By Norman Lebrecht on September 20, 2019

Andrey Gugnin plays Shostakovich' Preludes & Piano Sonatas
Andrey Gugnin plays Shostakovich’ Preludes & Piano Sonatas

Shostakovich: Preludes & Piano Sonatas (Hyperion)

★★★★★

🎧 Apple Music | Amazon | Hyperion

If I listen one more time to Andrey Gugnin playing DSCH I shall probably be locked up for my own safety, at least until after Brexit. But it’s going to happen. Like Brexit, I can’t stop it.

The music on this compelling album comes from recesses of the composer’s soul, written at times when he was more troubled by personal issues than political. Aged 21, his percussive first piano sonata of 1927 runs alongside his second symphony and has much in common with Bartok’s sonata of 1926, though also with Alban Berg’s.

The second sonata, written in the middle of the second world war, is a kind of epitaph for Shostakovich’s piano teacher, who had just died. In between, Gugnin plays the astonishing 24 preludes of 1932-33, a series so introspective it amounts almost to a man talking to himself in the mirror. Bach is the obvious model as he would be 20 years later for the Preludes and Fugues Op 87 and yet this untravelled, Soviet-enclosed composer is drawn to a wider range of cultures.

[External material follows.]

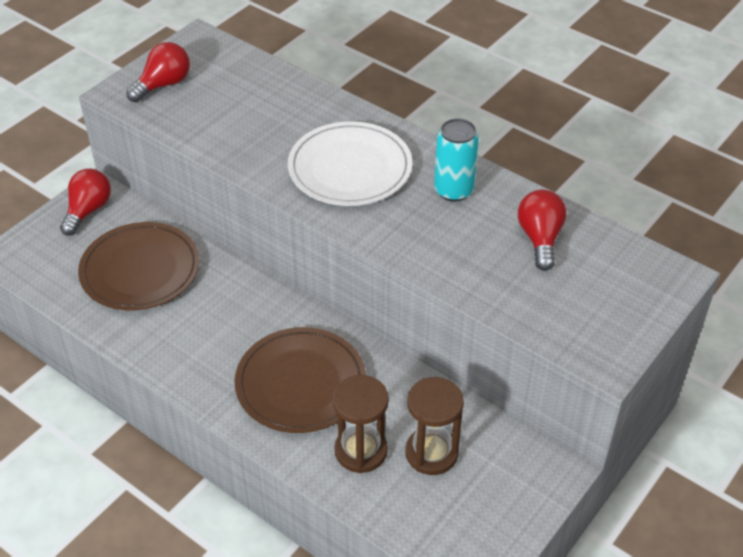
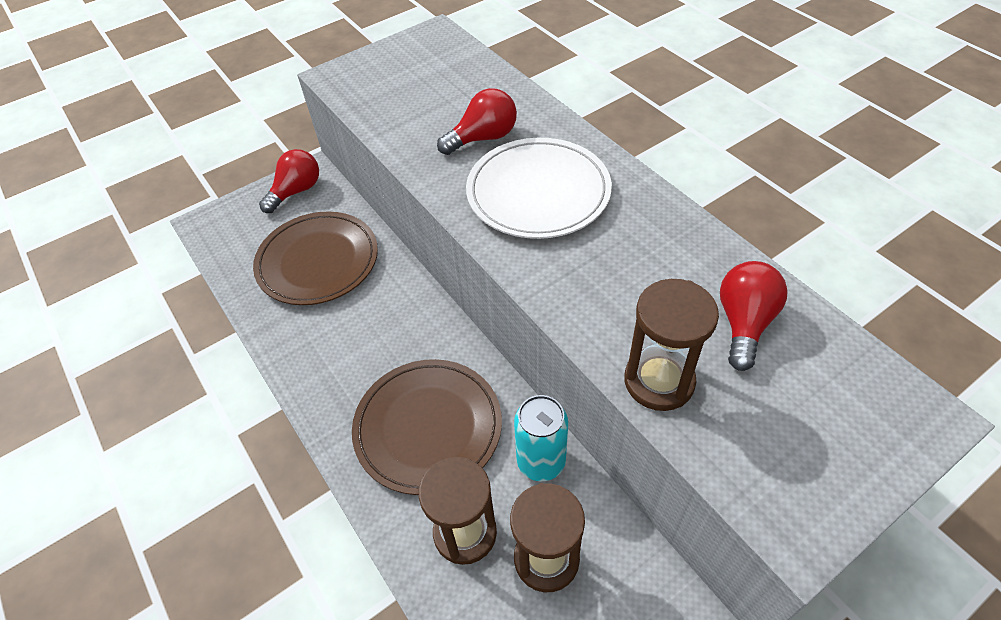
camera: 20 degrees right, 5 degrees up
red light bulb [126,42,190,102] -> red light bulb moved to [437,88,517,155]
turquoise can [434,118,479,202] -> turquoise can moved to [514,395,568,481]
none -> brown hourglass [624,279,719,411]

The 5th prelude sounds like a Vaughan Williams pastoral, the 7th like Kurt Weill on black coffee.

Gugnin, a young Russian who won a piano competition in Sydney, Australia, plays at times maddeningly fast, just to show he can. But amid the helter-skelter there are moments of tender and profound contemplation that I need to hear again and again.

The Hyperion record label had its first hit many years ago with Tatiana Nikolayeva’s immersive account of the Preludes and Figures Op 87. To all who know that epic album, I need only say that this recording comes close, very close. Almost to the edge of elsewhere.